NBA Position: SF
Hometown: Sikeston, MO
High School: Scott County Central
Ceiling: Nicolas Batum
Basement: James Posey
- Athletic, Long
- Plays Angles/Cuts At An Elite Level
- Good Shooter
- Good Ball-Handler
- Good Passer
- Quality Play-Maker
- Active Defender
- Inconsistent Three-Point Shooter
The term “five tool athlete” gets thrown around a lot for basketball players that have the ability to do more than one thing. It is more of a baseball phrase, but in this circumstance sophomore Otto Porter has the make-up of a prospect deserving of that inclination.
As a freshman Porter showed flashes of his potential before putting it all together this year.
Playing within the confines of the Georgetown offense does not allow an athlete to shine. Porter is a very good athlete with the length and frame to play the three full time at the NBA level. With his height and strong slender frame he can allude contact, but also absorb it when he takes the ball aggressively to the rim. There are very few highlight type plays that come in game from Porter, partially due to the offense, but more because his game is not defined by athleticism.
Porter works off the ball using angles, pin downs, and screens as well as any prospect in this class. He is different in the regard that he does not work off the ball to get open for three-point shots as most do. Rather his skill-set is best served in the along the baseline and to the foul-line extended.

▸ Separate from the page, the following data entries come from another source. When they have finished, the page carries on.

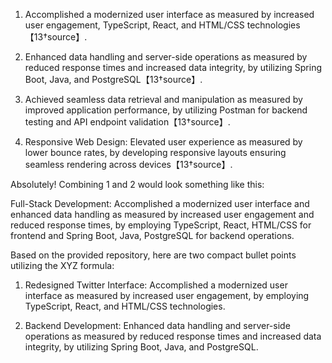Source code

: 

1. Accomplished a modernized user interface as measured by increased user engagement, TypeScript, React, and HTML/CSS technologies【13†source】.
  
2. Enhanced data handling and server-side operations as measured by reduced response times and increased data integrity, by utilizing Spring Boot, Java, and PostgreSQL【13†source】.

3. Achieved seamless data retrieval and manipulation as measured by improved application performance, by utilizing Postman for backend testing and API endpoint validation【13†source】.

4. Responsive Web Design: Elevated user experience as measured by lower bounce rates, by developing responsive layouts ensuring seamless rendering across devices【13†source】.

Absolutely! Combining 1 and 2 would look something like this:

Full-Stack Development: Accomplished a modernized user interface and enhanced data handling as measured by increased user engagement and reduced response times, by employing TypeScript, React, HTML/CSS for frontend and Spring Boot, Java, PostgreSQL for backend operations.



Based on the provided repository, here are two compact bullet points utilizing the XYZ formula:

1. Redesigned Twitter Interface: Accomplished a modernized user interface as measured by increased user engagement, by employing TypeScript, React, and HTML/CSS technologies.
  
2. Backend Development: Enhanced data handling and server-side operations as measured by reduced response times and increased data integrity, by utilizing Spring Boot, Java, and PostgreSQL.
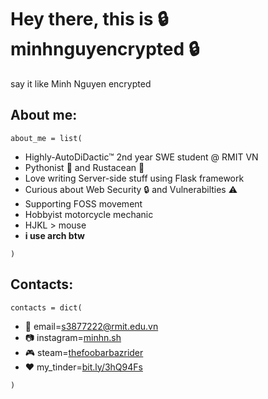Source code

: # Hey there, this is 🔒 minhnguyencrypted 🔒
say it like Minh Nguyen encrypted

## About me:
`about_me = list(`

- Highly-AutoDiDactic™ 2nd year SWE student @ RMIT VN
- Pythonist 🐍 and Rustacean 🦀
- Love writing Server-side stuff using Flask framework
- Curious about Web Security 🔒 and Vulnerabilties ⚠️
- Supporting FOSS movement
- Hobbyist motorcycle mechanic 
- HJKL > mouse
- **i use arch btw**
 
`)`

## Contacts:
`contacts = dict(`

- 📧 email=[s3877222@rmit.edu.vn](mailto:s3877222@rmit.edu.vn) 
- 📷 instagram=[minhn.sh](https://instagram.com/minhn.sh/)
- 🎮 steam=[thefoobarbazrider](https://steamcommunity.com/profiles/76561198360118104)
- ❤️ my_tinder=[bit.ly/3hQ94Fs](https://bit.ly/3hQ94Fs)

`)`
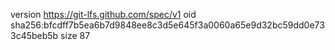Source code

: version https://git-lfs.github.com/spec/v1
oid sha256:bfcdff7b5ea6b7d9848ee8c3d5e645f3a0060a65e9d32bc59dd0e733c45beb5b
size 87
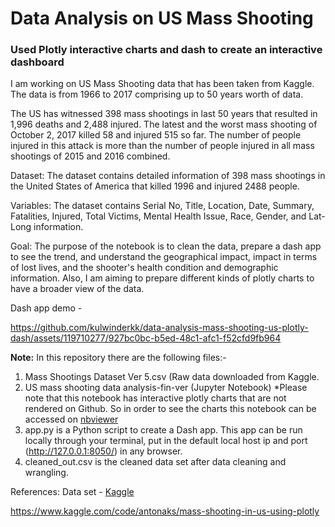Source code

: # Data Analysis on US Mass Shooting
### Used Plotly interactive charts and dash to create an interactive dashboard

I am working on US Mass Shooting data that has been taken from Kaggle. The data is from 1966 to 2017 comprising up to 50 years worth of data.

The US has witnessed 398 mass shootings in last 50 years that resulted in 1,996 deaths and 2,488 injured. The latest and the worst mass shooting of October 2, 2017 killed 58 and injured 515 so far. The number of people injured in this attack is more than the number of people injured in all mass shootings of 2015 and 2016 combined.

Dataset: The dataset contains detailed information of 398 mass shootings in the United States of America that killed 1996 and injured 2488 people.

Variables: The dataset contains Serial No, Title, Location, Date, Summary, Fatalities, Injured, Total Victims, Mental Health Issue, Race, Gender, and Lat-Long information.

Goal: The purpose of the notebook is to clean the data, prepare a dash app to see the trend, and understand the geographical impact, impact in terms of lost lives, and the shooter's health condition and demographic information. Also, I am aiming to prepare different kinds of plotly charts to have a broader view of the data.

Dash app demo - 

https://github.com/kulwinderkk/data-analysis-mass-shooting-us-plotly-dash/assets/119710277/927bc0bc-b5ed-48c1-afc1-f52cfd9fb964

**Note:**
In this repository there are the following files:-
1. Mass Shootings Dataset Ver 5.csv (Raw data downloaded from Kaggle.
2. US mass shooting data analysis-fin-ver (Jupyter Notebook) *Please note that this notebook has interactive plotly charts that are not rendered on Github. So in order to see the charts this notebook can be accessed on [nbviewer](https://nbviewer.org/github/kulwinderkk/data-analysis-mass-shooting-us-plotly-dash/blob/main/US%20mass%20shooting%20data%20analysis-fin-ver.ipynb)
3. app.py is a Python script to create a Dash app. This app can be run locally through your terminal, put in the default local host ip and port (http://127.0.0.1:8050/) in any browser.
4. cleaned_out.csv is the cleaned data set after data cleaning and wrangling.

References:
Data set - [Kaggle](https://www.kaggle.com/datasets/zusmani/us-mass-shootings-last-50-years)

https://www.kaggle.com/code/antonaks/mass-shooting-in-us-using-plotly
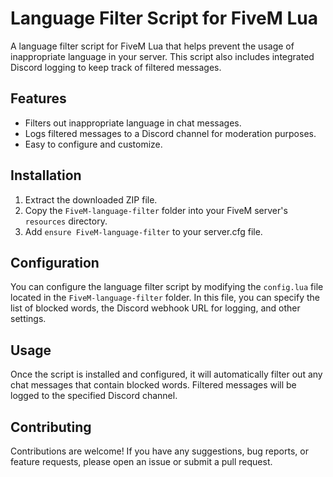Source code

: # Language Filter Script for FiveM Lua

A language filter script for FiveM Lua that helps prevent the usage of inappropriate language in your server. This script also includes integrated Discord logging to keep track of filtered messages.

## Features

- Filters out inappropriate language in chat messages.
- Logs filtered messages to a Discord channel for moderation purposes.
- Easy to configure and customize.

## Installation

1. Extract the downloaded ZIP file.
2. Copy the `FiveM-language-filter` folder into your FiveM server's `resources` directory.
3. Add `ensure FiveM-language-filter` to your server.cfg file.

## Configuration

You can configure the language filter script by modifying the `config.lua` file located in the `FiveM-language-filter` folder. In this file, you can specify the list of blocked words, the Discord webhook URL for logging, and other settings.

## Usage

Once the script is installed and configured, it will automatically filter out any chat messages that contain blocked words. Filtered messages will be logged to the specified Discord channel.

## Contributing

Contributions are welcome! If you have any suggestions, bug reports, or feature requests, please open an issue or submit a pull request.

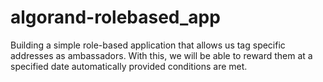 # algorand-rolebased_app
Building a simple role-based application that allows us tag specific addresses as ambassadors. With this, we will be able to reward them at a specified date automatically provided conditions are met.
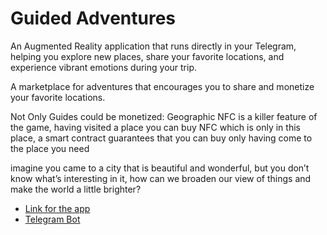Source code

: # Guided Adventures


An Augmented Reality application that runs directly in your Telegram, helping you explore new places, share your favorite locations, and experience vibrant emotions during your trip.

A marketplace for adventures that encourages you to share and monetize your favorite locations.



Not Only Guides could be monetized:
Geographic NFC is a killer feature of the game, having visited a place you can buy NFC which is only in this place, a smart contract guarantees that you can buy only having come to the place you need

imagine you came to a city that is beautiful and wonderful, but you don’t know what’s interesting in it, how can we broaden our view of things and make the world a little brighter?

- [Link for the app](https://projects.maxistar.me/psrls/)
- [Telegram Bot](https://t.me/guided_adventures_bot)


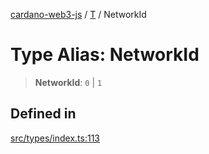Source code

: [cardano-web3-js](../../../index.md) / [T](../index.md) / NetworkId

# Type Alias: NetworkId

> **NetworkId**: `0` \| `1`

## Defined in

[src/types/index.ts:113](https://github.com/xray-network/cardano-web3-js/blob/0efa60054f9e70c553f4bc789b93f1afba32576f/src/types/index.ts#L113)
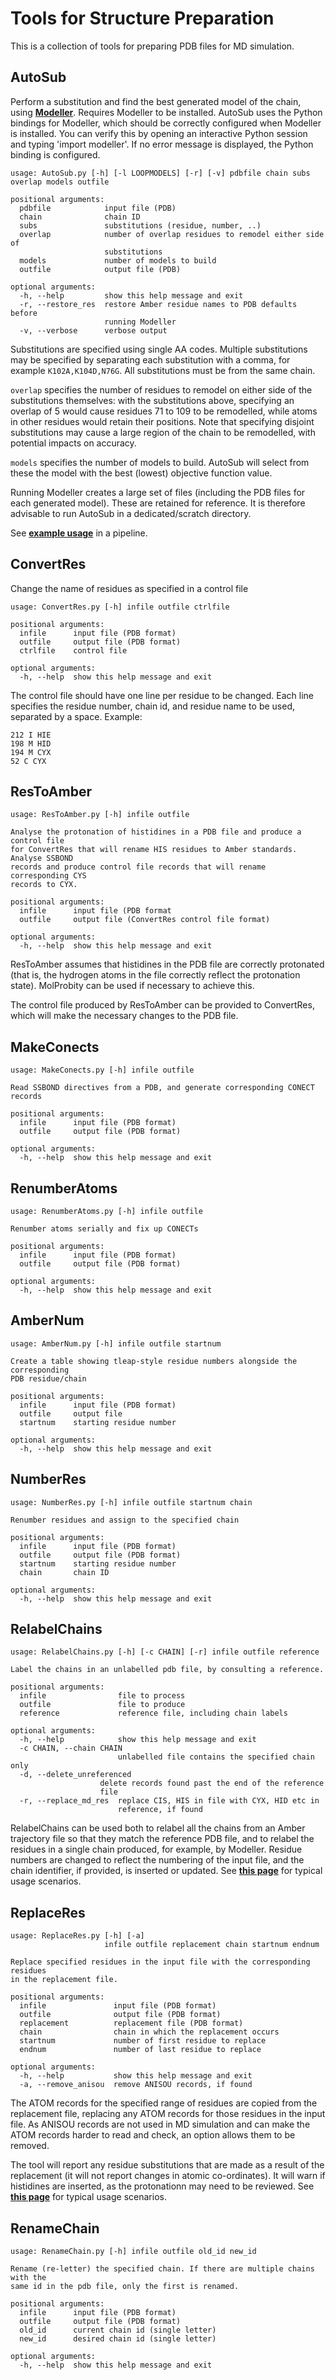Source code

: # Tools for Structure Preparation

This is a collection of tools for preparing PDB files for MD simulation.

## AutoSub

Perform a substitution and find the best generated model of the chain, using
[**Modeller**](https://salilab.org/modeller/). Requires Modeller to be installed. AutoSub uses the Python bindings for Modeller, which should be correctly configured when Modeller is installed. You can verify this by opening  an interactive Python session and typing 'import modeller'. If no error message is displayed, the Python binding is configured. 

	usage: AutoSub.py [-h] [-l LOOPMODELS] [-r] [-v] pdbfile chain subs overlap models outfile
	
	positional arguments:
	  pdbfile            input file (PDB)
	  chain              chain ID
	  subs               substitutions (residue, number, ..)
	  overlap            number of overlap residues to remodel either side of
	                     substitutions
	  models             number of models to build
	  outfile            output file (PDB)

	optional arguments:
	  -h, --help         show this help message and exit
	  -r, --restore_res  restore Amber residue names to PDB defaults before
	                     running Modeller
	  -v, --verbose      verbose output

Substitutions are specified using single AA codes. Multiple substitutions may be specified by separating each substitution with a comma, for example `K102A,K104D,N76G`. All substitutions must be from the same chain.

`overlap` specifies the number of residues to remodel on either side of the substitutions themselves: with the substitutions above, specifying an overlap of 5 would cause residues 71 to 109 to be remodelled, while atoms in other residues would retain their positions. Note that specifying disjoint substitutions may cause a large region of the chain to be remodelled, with potential impacts on accuracy. 

`models` specifies the number of models to build. AutoSub will select from these the model with the best (lowest) objective function value.

Running Modeller creates a large set of files (including the PDB files for each generated model). These are retained for reference. It is therefore advisable to run AutoSub in a dedicated/scratch directory.

See [**example usage**](Substitutions.md/#example-commands-to-effect-a-substitution) in a pipeline.

## ConvertRes


Change the name of residues as specified in a control file

	usage: ConvertRes.py [-h] infile outfile ctrlfile

	positional arguments:
	  infile      input file (PDB format)
	  outfile     output file (PDB format)
	  ctrlfile    control file
	
	optional arguments:
	  -h, --help  show this help message and exit

The control file should have one line per residue to be changed. Each line specifies the residue number, chain id,
and residue name to be used, separated by a space. Example:

	212 I HIE
	198 M HID
	194 M CYX
	52 C CYX


## ResToAmber

	usage: ResToAmber.py [-h] infile outfile
	
	Analyse the protonation of histidines in a PDB file and produce a control file
	for ConvertRes that will rename HIS residues to Amber standards. Analyse SSBOND
	records and produce control file records that will rename corresponding CYS
	records to CYX.
	
	positional arguments:
	  infile      input file (PDB format
	  outfile     output file (ConvertRes control file format)
	
	optional arguments:
	  -h, --help  show this help message and exit
	  
ResToAmber assumes that histidines in the PDB file are correctly protonated (that is, the hydrogen atoms in the file correctly reflect the protonation state). MolProbity can be used if necessary to achieve this.

The control file produced by ResToAmber can be provided to ConvertRes, which will make the necessary changes to the PDB file.

## MakeConects

	usage: MakeConects.py [-h] infile outfile
	
	Read SSBOND directives from a PDB, and generate corresponding CONECT records
	
	positional arguments:
	  infile      input file (PDB format)
	  outfile     output file (PDB format)
	
	optional arguments:
	  -h, --help  show this help message and exit

## RenumberAtoms

	usage: RenumberAtoms.py [-h] infile outfile
	
	Renumber atoms serially and fix up CONECTs
	
	positional arguments:
	  infile      input file (PDB format)
	  outfile     output file (PDB format)
	
	optional arguments:
	  -h, --help  show this help message and exit


## AmberNum

	usage: AmberNum.py [-h] infile outfile startnum
	
	Create a table showing tleap-style residue numbers alongside the corresponding
	PDB residue/chain	

	positional arguments:
	  infile      input file (PDB format)
	  outfile     output file
	  startnum    starting residue number
	
	optional arguments:
	  -h, --help  show this help message and exit

## NumberRes

	usage: NumberRes.py [-h] infile outfile startnum chain
	
	Renumber residues and assign to the specified chain
	
	positional arguments:
	  infile      input file (PDB format)
	  outfile     output file (PDB format)
	  startnum    starting residue number
	  chain       chain ID
	
	optional arguments:
	  -h, --help  show this help message and exit

## RelabelChains

	usage: RelabelChains.py [-h] [-c CHAIN] [-r] infile outfile reference
	
	Label the chains in an unlabelled pdb file, by consulting a reference.
	
	positional arguments:
	  infile                file to process
	  outfile               file to produce
	  reference             reference file, including chain labels
	
	optional arguments:
	  -h, --help            show this help message and exit
	  -c CHAIN, --chain CHAIN
	                        unlabelled file contains the specified chain only
      -d, --delete_unreferenced
                        delete records found past the end of the reference
                        file
	  -r, --replace_md_res  replace CIS, HIS in file with CYX, HID etc in
	                        reference, if found


RelabelChains can be used both to relabel all the chains from an Amber trajectory file so that they match
the reference PDB file, and to relabel the residues in a single chain produced, for example, by Modeller. Residue numbers are changed to reflect the numbering of the input file, and the chain identifier, if provided, is inserted or updated.
See [**this page**](Substitutions.md) for typical usage scenarios.

## ReplaceRes

	usage: ReplaceRes.py [-h] [-a]
	                     infile outfile replacement chain startnum endnum
	
	Replace specified residues in the input file with the corresponding residues
	in the replacement file.
	
	positional arguments:
	  infile               input file (PDB format)
	  outfile              output file (PDB format)
	  replacement          replacement file (PDB format)
	  chain                chain in which the replacement occurs
	  startnum             number of first residue to replace
	  endnum               number of last residue to replace
	
	optional arguments:
	  -h, --help           show this help message and exit
	  -a, --remove_anisou  remove ANISOU records, if found

The ATOM records for the specified range of residues are copied from the replacement file, replacing any ATOM records for those residues in the input file. As ANISOU records are not used in MD simulation and can make the ATOM records harder to read and check, an option allows them to be removed.

The tool will report any residue substitutions that are made as a result of the replacement (it will not report changes in atomic co-ordinates). It will warn if histidines are inserted, as the protonationn may need to be reviewed. See [**this page**](Substitutions.md) for typical usage scenarios.

## RenameChain

	usage: RenameChain.py [-h] infile outfile old_id new_id

	Rename (re-letter) the specified chain. If there are multiple chains with the
	same id in the pdb file, only the first is renamed.

	positional arguments:
	  infile      input file (PDB format)
	  outfile     output file (PDB format)
	  old_id      current chain id (single letter)
	  new_id      desired chain id (single letter)

	optional arguments:
	  -h, --help  show this help message and exit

Inside that trapezoid region Porter is very effective. On the season to date he is a 56.9% two point shooter, a 35.9% three-point shooter, and has a true shooting percentage of 59.4%.
The offense is very structured which leads to higher shooting numbers for the players on the Hoyas.

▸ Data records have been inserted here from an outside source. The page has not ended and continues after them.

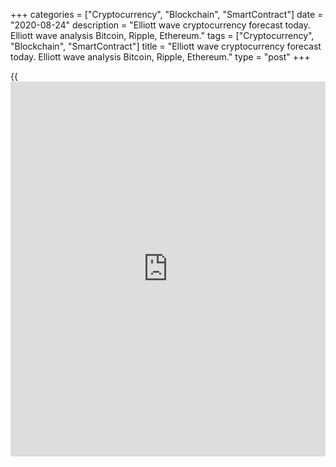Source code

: +++
categories = ["Cryptocurrency", "Blockchain", "SmartContract"]
date = "2020-08-24"
description = "Elliott wave cryptocurrency forecast today. Elliott wave analysis Bitcoin, Ripple, Ethereum."
tags = ["Cryptocurrency", "Blockchain", "SmartContract"]
title = "Elliott wave cryptocurrency forecast today. Elliott wave analysis Bitcoin, Ripple, Ethereum."
type = "post"
+++

{{<iframe id="large-banner" src="https://www.bounty.group/#slide=1.0" width="100%" height="600" scrolling="no" style="border: 0px solid rgb(216, 221, 230); border-radius: 3px;">}}

August 24, 2020

August 24, 2020

Elliott wave [daily](https://www.fintecher.org/2020/03/03/forex-trading-daily-strategy/) forecast for Bitcoin, Ripple and EthereumRoman Onegin

##  **Elliott wave forecast for BTCUSD, ETHUSD, XRPUSD for today**

###  **Elliott wave[BTCUSD][1] analysis**

![LiteForex: Elliott wave cryptocurrency forecast today. Elliott wave
analysis Bitcoin, Ripple, Ethereum.][2]

There is forming the bullish impulse wave A that is composed of the sub-
waves [1]-[2]-[3]-[4]-[5]. The two-hour time frame displays the
structure of the final impulse [5] which is an element of the A wave of
a higher degree. The market is likely to have completed the sideways
correction (4)of [5], it is a triple three. So, in the next few days, we
could expect the price to rise in wave (5) towards level 12600, as it is
outlined in the chart.

* * *

###  **Elliott wave[XRPUSD][3] analysis**

 **![LiteForex: Elliott wave cryptocurrency forecast today. Elliott wave
analysis Bitcoin, Ripple, Ethereum.][4]**

The XRPUSD market is forming the upward linking wave [X]. It is
unfolding as a simple zigzag (A)-(B)-(C). In early July 2020, the
corrective wave (B) completed as a double zigzag W-X-Y. Next, the market
has started moving up, following the bullish impulse wave (C). The
corrective wave 4 has recently completed as a triple three within the
(C) impulse. Therefore, over the next few weeks, the price should be
rising in the final impulse wave 5. Its approximate trajectory is
outlined in the chart.

* * *

###  **Elliott wave[ETHUSD][5] analysis**

 **![LiteForex: Elliott wave cryptocurrency forecast today. Elliott wave
analysis Bitcoin, Ripple, Ethereum.][6]**

The ETHUSD market is unfolding the upward linking wave [X] as a double
zigzag (W)-(X)-(Y). The zigzag-shaped wave (Y) is unfolding as a simple
zigzag A-B-C. The first two sub-waves have completed, and the (C)
impulse is now developing. The market is likely to have finished the
corrective wave[4] as a zigzag (A)-(B)-(C), next, there has started the
initial phase of the final impulse wave [5]. Therefore, the price should
be rising towards level 500.00, as it is outlined in the chart.

* * *

P.S. Did you like my article? Share it in social networks: it will be
the best “thank you" :)

Ask me questions and comment below. I’ll be glad to answer your
questions and give necessary explanations.

 **Useful links:**

  * I recommend trying to trade with a reliable broker [here][7]. The system allows you to trade by yourself or copy successful traders from all across the globe.
  * Use my promo-code BLOG for getting deposit bonus 50% on LiteForex platform. Just enter this code in the appropriate field while [depositing][8] your trading account.
  * Telegram channel with high-quality analytics, Forex reviews, training articles, and other useful things for traders <t.me/liteforex>

![Elliott wave [daily](https://www.fintecher.org/2020/03/03/forex-trading-daily-strategy/) forecast for Bitcoin, Ripple and Ethereum][9]

The content of this article reflects the author’s opinion and does not
necessarily reflect the official position of LiteForex. The material
published on this page is provided for informational purposes only and
should not be considered as the provision of investment advice for the
purposes of Directive 2004/39/EC.

Rate this article:

{{value}}

( {{count}} {{title}} )

   1. my.liteforex.com/trading/chart?symbol=BTCUSD
   2. cdn.liteforex.com/cache/uploads/blog_post/wave-analysis-crypto/24-08-2020/BTCUSDH2.png?w=30&s=86e0645bae8435e68535d572b1b9f3f8
   3. my.liteforex.com/trading/chart?symbol=XRPUSD
   4. cdn.liteforex.com/cache/uploads/blog_post/wave-analysis-crypto/24-08-2020/XRPUSDH2.png?w=30&s=7c3fcf0d937d5f3c947ac601be632f14
   5. my.liteforex.com/trading/chart?symbol=ETHUSD
   6. cdn.liteforex.com/cache/uploads/blog_post/wave-analysis-crypto/24-08-2020/ETHUSDH2.png?w=30&s=ff8a6987390d93fda36783610b4b216f
   7. my.liteforex.com/?category=analysts-opinions&slug=elliott-wave-[daily](https://www.fintecher.org/2020/03/03/forex-trading-daily-strategy/)-forecast-for-[bitcoin](https://www.letsplayfx.com/blog/forex-for-bitcoin/)-ripple-and-[Ethereum](https://www.playgroundfx.com/blog/the-creator-of-ethereum/)-2020-08-24&openPopup=%2Fregistration%2Fpopup&utm_source=blog&utm_medium=article&utm_campaign=bonus
   8. my.liteforex.com/deposit/?category=analysts-opinions&slug=elliott-wave-[daily](https://www.fintecher.org/2020/03/03/forex-trading-daily-strategy/)-forecast-for-[bitcoin](https://www.letsplayfx.com/blog/forex-for-bitcoin/)-ripple-and-[Ethereum](https://www.playgroundfx.com/blog/the-creator-of-ethereum/)-2020-08-24&promo_code=BLOG&utm_source=blog&utm_medium=article&utm_campaign=bonus
   9. cdn.liteforex.com/cache/uploads/blog_post/wave-analysis-crypto/24-08-2020/[BTC](https://www.playgroundfx.com/blog/who-is-the-creator-of-bitcoin/)-eth-xrp-24-08-2020-wave-analysis.jpg?q=75&w=1000&s=68e0b4286d3e3871ba7b3c6f1a9a680c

This season Porter has evolved his offense to incorporate the set three-point shot to his game coming off of his elite off-ball movement. His shot has good form and is fluid mechanically from top to bottom. As a shooter Porter gets his shot off quickly and at a height that is tough for defenders to get up to and contest. That is in large part due to his length and size on the perimeter.
On top of the threat of the three-point shot, Porter has shown more of a play-makers mentality with the ball in his hands. At the next level he will not have as much responsibility with the ball, but within the Georgetown offense he has learned the angles and lanes to pass the ball when he catches it off of a pin down or off-ball screen. More commonly it is called the “Hockey Assist,” and there are few that can execute this better than Porter.

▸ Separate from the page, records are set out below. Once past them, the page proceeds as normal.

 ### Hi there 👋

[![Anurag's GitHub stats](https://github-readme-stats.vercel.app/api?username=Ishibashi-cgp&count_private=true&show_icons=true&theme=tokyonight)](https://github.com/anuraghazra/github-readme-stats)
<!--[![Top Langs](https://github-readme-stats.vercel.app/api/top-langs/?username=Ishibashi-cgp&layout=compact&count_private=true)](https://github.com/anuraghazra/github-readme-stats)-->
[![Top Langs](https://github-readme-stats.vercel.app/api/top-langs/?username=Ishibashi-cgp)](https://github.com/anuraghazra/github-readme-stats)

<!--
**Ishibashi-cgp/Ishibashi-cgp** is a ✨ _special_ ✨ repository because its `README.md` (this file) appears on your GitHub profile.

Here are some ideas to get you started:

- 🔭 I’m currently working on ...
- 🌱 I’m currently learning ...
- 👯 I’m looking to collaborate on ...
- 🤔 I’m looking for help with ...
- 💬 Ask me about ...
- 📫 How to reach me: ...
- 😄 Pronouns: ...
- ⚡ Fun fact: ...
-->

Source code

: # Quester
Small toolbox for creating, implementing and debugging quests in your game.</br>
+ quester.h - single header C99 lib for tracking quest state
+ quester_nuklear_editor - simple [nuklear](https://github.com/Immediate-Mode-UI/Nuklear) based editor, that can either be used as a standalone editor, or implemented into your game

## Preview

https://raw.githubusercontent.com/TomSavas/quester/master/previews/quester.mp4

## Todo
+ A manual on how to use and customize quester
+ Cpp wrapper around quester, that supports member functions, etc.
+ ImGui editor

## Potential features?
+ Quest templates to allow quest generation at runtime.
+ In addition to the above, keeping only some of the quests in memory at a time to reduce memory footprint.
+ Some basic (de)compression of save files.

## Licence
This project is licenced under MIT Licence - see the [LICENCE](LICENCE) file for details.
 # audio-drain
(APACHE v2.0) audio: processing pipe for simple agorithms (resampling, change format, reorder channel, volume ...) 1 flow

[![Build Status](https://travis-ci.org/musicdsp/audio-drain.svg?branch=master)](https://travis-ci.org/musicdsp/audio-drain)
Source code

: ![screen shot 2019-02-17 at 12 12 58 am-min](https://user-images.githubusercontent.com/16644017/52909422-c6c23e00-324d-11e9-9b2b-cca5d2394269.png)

Offensively Porter has truly evolved this season to become a more well rounded weapon and a five tool athlete. He can shoot the three, make plays with the ball, finish in the lane, and is proficient inside 15 feet as a scorer.
Everything Porter has shown on the court has NBA translatable language to it. He has the size and the skill to be a very productive three at the next level.
His athleticism and activity translates to the defensive end as well where Porter gets into passing lanes forcing turnovers. The lateral quickness he moves with allows him to jump into passing lanes for deflections and steals, as well as protecting the rim. Porter is not a shot-blocker in the purest sense, but he does have the size and length to protect the rim against smaller opponents as well as those his size.
For Porter it is not about doing one or two things at an elite level, but rather having the ability to do numerous things above average to very good. The one thing he does at an elite level — cutting off the ball — is a will and effort intangible that few have.
From his freshman to his sophomore year he has added new elements to his game while refining what he was already great at. There is still upside to tap into with Porter at the next level. With his track record of improvement and his basketball IQ the ceiling for Porter is much higher than his peers.